**THE PROBLEM**
In the HTML parsing discussion below, which two implementation strategies are named as ways to avoid the cost of selecting an insertion mode?

The second sentence can't be a requirement on authors, since that would 
contradict the first requirement. Thus it's a UA requirement.


> Otherwise, I don't follow its meaning (perhaps I'm the only confused 
> one). I mean, as far as I know, xml derived languages require a closing 
> tag for every elements, while html has never had such requirements per 
> se, but that's a matter of syntax, not semantics. And, semantically 
> speaking, whatever (but a closing tag) follows an element which can't 
> have children, in the markup, obviously consists of one or more siblings 
> of such element, while its closing tag (again, that's syntax), if 
> misplaced, or not provided for by syntax rules at all, causes a parse 
> error (which may, or may not, be handled gracefully by the u.a., that's 
> a matter of parsing rules). That is, declaring an element as "empty" 
> should imply per se that the element cannot have any descendant, so its 
> content is not... its content, but a syntax error. Perhaps, defining the 
> empty content model such way might avoid misunderstandings. Or am I 
> making some mistakes?

The requirements have nothing to do with the syntax here; <br> elements 
can end up with contents in a variety of ways, e.g. through the DOM or 
using XML.


On Thu, 18 Dec 2008, Giovanni Campagna wrote:
> 2008/12/17 Ian Hickson <ian at hixie.ch>
> >
> > This doesn't cost any time in HTML either, since the tokeniser doesn't 
> > need to worry about what tags have end tags, the tree construction 
> > side just drops unexpected end tags on the floor.
>
> I don't think authors expect tags to disappear.

That's possible, but my point was just related to the performance aspect.

We're very constrained by the legacy for text/html's syntax; sadly, 
usability concerns aren't really able to make us change the language.


> > > don't check for insertion modes
> >
> > Having an insertion mode isn't particularly a performance cost. (It 
> > affects code footprint, but that's about it.)
>
> 1) it needs more code (one x insertion mode): more code is always less 
> performance, even if it is just to load a bigger executable

Sure, but in this case the code footprints are the same, in practice, 
according to reports from browser vendors.


> 2) it needs code to select the insertion mode for the next element (when 
> the spec says to reset the insertion mode): in the worst case it has to 
> compare nodeName 18 times

There are implementation strategies that avoid these problems, e.g. using 
jump tables on interned names, and using function pointers instead of 
insertion mode flags.

> > > just parses the input completely any semantic or particular 
> > > behaviour associated with any tag. Then, when the DOMElement or 
> > > DOMAttr or DOM-whatever are built, they get the appropriate 
> > > interface (eg. HTMLElement) depending on the namespace.
> >
> > That's the same as HTML.
>
> No it is not. HTML defines special beaviour for the following elements: 
> address, area, article, aside, base, basefont, bgsound, blockquote, 
> body, br, center, col, colgroup, command, datagrid, dd, details, dialog, 
> dir, div, dl, dt, embed, eventsource fieldset, figure, footer, form, 
> frame, frameset, h1, h2, h3, h4, h5, h6, head, header, hr, iframe, img, 
> input, isindex, li, link, listing, menu, meta, nav, noembed, noframes, 
> noscript, ol, p, param, plaintext, pre, script, section, select, spacer, 
> style, tbody, textarea, tfoot, thead, title, tr, ul, and wbr. I think 
> they're quite too many to say that it is like XML

I don't wish to pretend that XML is like HTML; my point was that what you 
said above -- that elements get interfaces depending on the tag -- is the 
same in HTML and XML.

Stored entries:

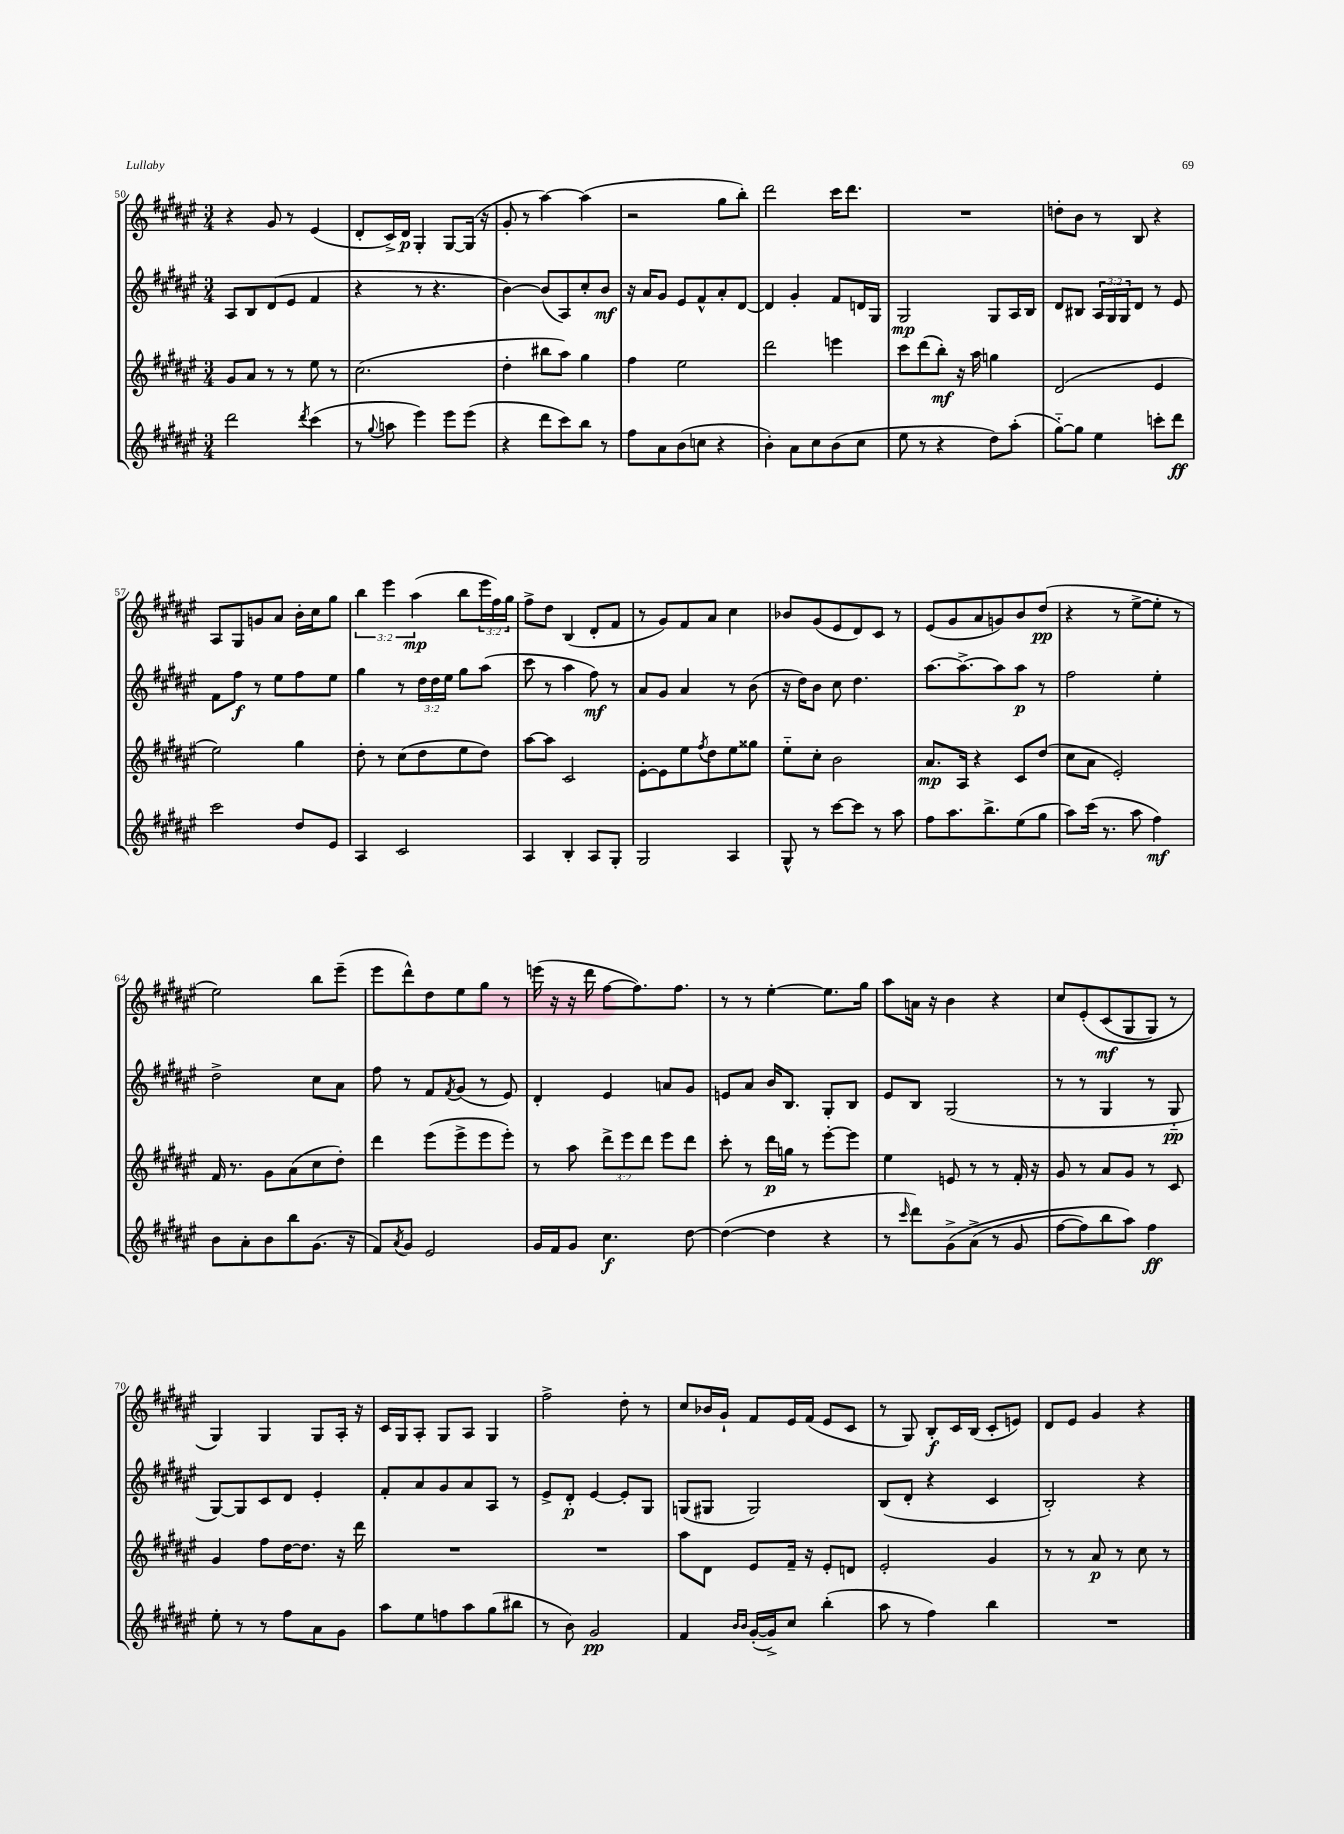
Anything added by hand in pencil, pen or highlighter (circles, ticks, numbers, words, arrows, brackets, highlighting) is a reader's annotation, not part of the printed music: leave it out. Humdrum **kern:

**kern	**dynam	**kern	**dynam	**kern	**dynam	**kern	**dynam
*part4	*part4	*part3	*part3	*part2	*part2	*part1	*part1
*staff4	*staff4	*staff3	*staff3	*staff2	*staff2	*staff1	*staff1
*clefG2	*	*clefG2	*	*clefG2	*	*clefG2	*
*k[f#c#g#d#a#e#]	*	*k[f#c#g#d#a#e#]	*	*k[f#c#g#d#a#e#]	*	*k[f#c#g#d#a#e#]	*
*M3/4	*	*M3/4	*	*M3/4	*	*M3/4	*
=50	=50	=50	=50	=50	=50	=50	=50
2ddd#\	.	8g#/L	.	8A#/L	.	4r	.
.	.	8a#/J	.	8B/	.	.	.
.	.	8r	.	(8d#/	.	8g#/	.
.	.	8r	.	8e#/J	.	8r	.
8qddd#/	.	.	.	.	.	.	.
(4ccc#\	.	8ee#\	.	4f#/	.	(4e#/	.
.	.	8r	.	.	.	.	.
=51	=51	=51	=51	=51	=51	=51	=51
8r	.	(2.cc#\	.	4r	.	8d#'/L	.
8qqgg#/	.	.	.	.	.	.	.
8aan\	.	.	.	.	.	16c#^/L)	.
.	.	.	.	.	.	16d#/JJ	p
4eee#\)	.	.	.	8r	.	4G#'/	.
.	.	.	.	4.r	.	.	.
8eee#\L	.	.	.	.	.	[8G#/L	.
(8eee#\J	.	.	.	.	.	(16G#/Jk]	.
.	.	.	.	.	.	16r	.
=52	=52	=52	=52	=52	=52	=52	=52
4r	.	4dd#'\	.	[4b\)	.	8g#'/	.
.	.	.	.	.	.	8r	.
8ddd#\L	.	8bb#X\L	.	(8b/L]	.	[4aa#\)	.
8ccc#\)	.	8aa#\J)	.	8A#/)	.	.	.
8bb\J	.	4gg#\	.	8cc#'/	.	(4aa#\]	.
8r	.	.	.	8b/J	mf	.	.
=53	=53	=53	=53	=53	=53	=53	=53
8ff#\L	.	4ff#\	.	16r	.	2r	.
.	.	.	.	16a#/KL	.	.	.
8a#\	.	.	.	8g#/J	.	.	.
(8b\	.	2ee#\	.	8e#/L	.	.	.
8ccn\J	.	.	.	8f#^^/	.	.	.
4r	.	.	.	8a#'/	.	8gg#\L	.
.	.	.	.	[8d#/J	.	8bb'\J)	.
=54	=54	=54	=54	=54	=54	=54	=54
4b'\)	.	2ddd#\	.	4d#/]	.	2ddd#\	.
8a#\L	.	.	.	4g#'/	.	.	.
8cc#\	.	.	.	.	.	.	.
(8b\	.	4eeen\	.	8f#/L	.	16ccc#\KL	.
.	.	.	.	.	.	8.ddd#\J	.
8cc#\J	.	.	.	16dn/L	.	.	.
.	.	.	.	16G#/JJ	.	.	.
=55	=55	=55	=55	=55	=55	=55	=55
8ee#\	.	8ccc#\L	.	2G#/	mp	2.r	.
8r	.	(8ddd#\	.	.	.	.	.
4r	.	8bb'\J)	mf	.	.	.	.
.	.	16r	.	.	.	.	.
.	.	16aa#\	.	.	.	.	.
8dd#\L)	.	4ggn\	.	8G#/L	.	.	.
(8aa#'\J	.	.	.	16A#/L	.	.	.
.	.	.	.	16B/JJ	.	.	.
=56	=56	=56	=56	=56	=56	=56	=56
[8gg#\L)	.	(2d#/	.	8d#/L	.	8ddn'\L	.
8gg#\J]	.	.	.	8B#X/J	.	8b\J	.
4ee#\	.	.	.	24A#/LL	.	8r	.
.	.	.	.	24G#/	.	.	.
.	.	.	.	24G#/J	.	.	.
.	.	.	.	8d#/J	.	8B/	.
8cccn'\L	.	4e#/	.	8r	.	4r	.
8ddd#\J	ff	.	.	8e#/	.	.	.
!!LO:LB:g=z
=57	=57	=57	=57	=57	=57	=57	=57
2ccc#\	.	2ee#\)	.	8f#\L	.	8A#/L	.
.	.	.	.	8ff#\J	f	8G#/	.
.	.	.	.	8r	.	8gn/	.
.	.	.	.	8ee#\L	.	8a#/J	.
8dd#/L	.	4gg#\	.	8ff#\	.	16b'\LL	.
.	.	.	.	.	.	16cc#\J	.
8e#/J	.	.	.	8ee#\J	.	8gg#\J	.
=58	=58	=58	=58	=58	=58	=58	=58
4A#/	.	8dd#'\	.	4gg#\	.	6bb\	.
.	.	8r	.	.	.	.	.
.	.	.	.	.	.	6eee#\	.
2c#/	.	(8cc#\L	.	8r	.	.	.
.	.	.	.	.	.	(6aa#\	mp
.	.	8dd#\	.	24dd#\LL	.	.	.
.	.	.	.	24dd#\	.	.	.
.	.	.	.	24ee#\JJ	.	.	.
.	.	8ee#\	.	8gg#\L	.	8bb\L	.
.	.	8dd#\J)	.	(8aa#\J	.	24eee#\L	.
.	.	.	.	.	.	24ff#\)	.
.	.	.	.	.	.	24gg#\JJ	.
=59	=59	=59	=59	=59	=59	=59	=59
4A#/	.	[8aa#\L	.	8ccc#\	.	8ff#^\L	.
.	.	8aa#\J]	.	8r	.	8dd#\J	.
4B'/	.	2c#/	.	4aa#\	.	(4B/	.
8A#/L	.	.	.	8ff#\)	mf	8d#'/L	.
8G#'/J	.	.	.	8r	.	8f#/J	.
=60	=60	=60	=60	=60	=60	=60	=60
2G#/	.	[8e#'\L	.	8a#/L	.	8r	.
.	.	8e#\]	.	8g#/J	.	8g#/L)	.
.	.	8ee#\	.	4a#/	.	8f#/	.
.	.	8qff#/	.	.	.	.	.
.	.	8dd#\	.	.	.	8a#/J	.
4A#/	.	8ee#\	.	8r	.	4cc#\	.
.	.	8gg##X\J	.	(8b\	.	.	.
=61	=61	=61	=61	=61	=61	=61	=61
8G#^^/	.	8ee#\L	.	16r	.	8b-X/L	.
.	.	.	.	16dd#\KL)	.	.	.
8r	.	8cc#'\J	.	8b\J	.	(8g#/	.
[8ccc#\L	.	2b\	.	8cc#\	.	8e#/	.
8ccc#\J]	.	.	.	4.dd#\	.	8d#/)	.
8r	.	.	.	.	.	8c#/J	.
8aa#\	.	.	.	.	.	8r	.
=62	=62	=62	=62	=62	=62	=62	=62
8ff#\L	.	8.a#/L	mp	[8.aa#\L	.	(8e#/L	.
8.aa#\	.	.	.	.	.	8g#/	.
.	.	16A#/Jk	.	8.aa#^\_	.	.	.
.	.	4r	.	.	.	8a#/	.
8.bb^\	.	.	.	.	.	.	.
.	.	.	.	8aa#\]	.	8gn/)	.
(8ee#\	.	8c#/L	.	8aa#\J	p	8b/	.
8gg#\J	.	(8dd#/J	.	8r	.	(8dd#/J	pp
=63	=63	=63	=63	=63	=63	=63	=63
8aa#\L)	.	8cc#\L	.	2ff#\	.	4r	.
(16ccc#\Jk	.	8a#\J	.	.	.	.	.
8.r	.	.	.	.	.	.	.
.	.	2e#'/)	.	.	.	8r	.
8aa#\	.	.	.	.	.	[8ee#^\L	.
4ff#\)	mf	.	.	4ee#'\	.	8ee#'\J]	.
.	.	.	.	.	.	8r	.
!!LO:LB:g=z
=64	=64	=64	=64	=64	=64	=64	=64
8b\L	.	16f#/	.	2dd#^\	.	2ee#\)	.
.	.	8.r	.	.	.	.	.
8a#'\	.	.	.	.	.	.	.
8b\	.	8g#\L	.	.	.	.	.
8bb\	.	(8a#\	.	.	.	.	.
(8.g#\J	.	8cc#\	.	8cc#\L	.	8bb\L	.
.	.	8dd#'\J)	.	8a#\J	.	(8eee#~\J	.
16r	.	.	.	.	.	.	.
=65	=65	=65	=65	=65	=65	=65	=65
8f#/L)	.	4ddd#\	.	8ff#\	.	8eee#\L	.
8qa#/	.	.	.	.	.	.	.
8g#/J	.	.	.	8r	.	8ddd#^^\)	.
2e#/	.	(8eee#\L	.	8f#/L	.	8dd#\	.
.	.	.	.	8qf#/	.	.	.
.	.	8eee#^\	.	(8g#/J	.	8ee#\	.
.	.	8eee#\	.	8r	.	8gg#\J	.
.	.	8eee#'\J)	.	8e#/)	.	8r	.
=66	=66	=66	=66	=66	=66	=66	=66
16g#/LL	.	8r	.	4d#'/	.	(16eeen\	.
16f#/J	.	.	.	.	.	16r	.
8g#/J	.	8aa#\	.	.	.	16r	.
.	.	.	.	.	.	16ddd#\	.
4.cc#\	f	12ddd#^\L	.	4e#/	.	[8ff#\L	.
.	.	12eee#\	.	.	.	.	.
.	.	.	.	.	.	8.ff#\])	.
.	.	12ddd#\J	.	.	.	.	.
.	.	8eee#\L	.	8an/L	.	.	.
.	.	.	.	.	.	8.ff#\J	.
[8dd#\	.	8ddd#\J	.	8g#/J	.	.	.
=67	=67	=67	=67	=67	=67	=67	=67
(4dd#\_	.	8ccc#'\	.	8en/L	.	8r	.
.	.	8r	.	8a#/J	.	8r	.
4dd#\]	.	16ddd#\LL	p	16b/KL	.	[4ee#'\	.
.	.	16ggn\JJ	.	8.B/J	.	.	.
.	.	8r	.	.	.	.	.
4r	.	[8eee#'\L	.	8G#'/L	.	8.ee#\L]	.
.	.	8eee#\J]	.	8B/J	.	.	.
.	.	.	.	.	.	16gg#\Jk	.
=68	=68	=68	=68	=68	=68	=68	=68
8r	.	4ee#\	.	8e#/L	.	8aa#\L	.
16qqccc#/	.	.	.	.	.	.	.
8ddd#\L)	.	.	.	8B/J	.	16an\Jk	.
.	.	.	.	.	.	16r	.
(8g#^\	.	8en/	.	(2G#/	.	4b\	.
(8a#^\J	.	8r	.	.	.	.	.
8r	.	8r	.	.	.	4r	.
8g#/	.	16f#'/	.	.	.	.	.
.	.	16r	.	.	.	.	.
=69	=69	=69	=69	=69	=69	=69	=69
[8ff#\L	.	8g#/	.	8r	.	8cc#/L	.
8ff#\])	.	8r	.	8r	.	(8e#'/	.
8bb\	.	8a#/L	.	4G#/	.	(8c#/	mf
8aa#\J)	.	8g#/J	.	.	.	8G#/	.
4ff#\	ff	8r	.	8r	.	8G#/J)	.
.	.	8c#/	.	8G#/	pp	8r	.
!!LO:LB:g=z
=70	=70	=70	=70	=70	=70	=70	=70
8ee#'\	.	4g#/	.	[8G#/L)	.	4G#/)	.
8r	.	.	.	8G#/]	.	.	.
8r	.	8ff#\L	.	8c#/	.	4G#/	.
8ff#\L	.	[16dd#\K	.	8d#/J	.	.	.
.	.	8.dd#\J]	.	.	.	.	.
8a#\	.	.	.	4e#'/	.	8G#/L	.
8g#\J	.	16r	.	.	.	16A#'/Jk	.
.	.	16ddd#\	.	.	.	16r	.
=71	=71	=71	=71	=71	=71	=71	=71
8aa#\L	.	2.r	.	8f#'/L	.	16c#/LL	.
.	.	.	.	.	.	16G#/J	.
8ee#\	.	.	.	8a#/	.	8A#'/J	.
8ffn\	.	.	.	8g#/	.	8G#/L	.
8aa#\	.	.	.	8a#/	.	8A#/J	.
(8gg#\	.	.	.	8A#/J	.	4G#/	.
8bb#X\J	.	.	.	8r	.	.	.
=72	=72	=72	=72	=72	=72	=72	=72
8r	.	2.r	.	8e#^/L	.	2ff#^\	.
8b\)	.	.	.	8d#'/J	p	.	.
2g#/	pp	.	.	[4e#/	.	.	.
.	.	.	.	8e#'/L]	.	8dd#'\	.
.	.	.	.	8G#/J	.	8r	.
=73	=73	=73	=73	=73	=73	=73	=73
4f#/	.	8aa#\L	.	(8Gn/L	.	8cc#/L	.
.	.	8d#\J	.	8G#X/J	.	16b-X/L	.
.	.	.	.	.	.	16g#`/JJ	.
16qqb/LL	.	.	.	.	.	.	.
16qqb/JJ	.	.	.	.	.	.	.
([16g#'/LL	.	8e#/L	.	2G#/)	.	8f#/L	.
16g#^/J])	.	.	.	.	.	.	.
8cc#/J	.	16f#~/Jk	.	.	.	16e#/L	.
.	.	16r	.	.	.	(16f#/JJ	.
(4bb'\	.	8e#'/L	.	.	.	8e#/L	.
.	.	8dn/J	.	.	.	8c#/J	.
=74	=74	=74	=74	=74	=74	=74	=74
8aa#\	.	2e#'/	.	(8B/L	.	8r	.
8r	.	.	.	8d#'/J	.	8G#/)	.
4ff#\)	.	.	.	4r	.	8B'/L	f
.	.	.	.	.	.	16c#/L	.
.	.	.	.	.	.	(16B/JJ	.
4bb\	.	4g#/	.	4c#/	.	8c#'/L	.
.	.	.	.	.	.	8en/J)	.
=75	=75	=75	=75	=75	=75	=75	=75
2.r	.	8r	.	2B'/)	.	8d#/L	.
.	.	8r	.	.	.	8e#/J	.
.	.	8a#/	p	.	.	4g#/	.
.	.	8r	.	.	.	.	.
.	.	8cc#\	.	4r	.	4r	.
.	.	8r	.	.	.	.	.
==	==	==	==	==	==	==	==
*-	*-	*-	*-	*-	*-	*-	*-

**WRITTEN SOLUTION**
Using jump tables on interned names, and using function pointers instead of insertion mode flags.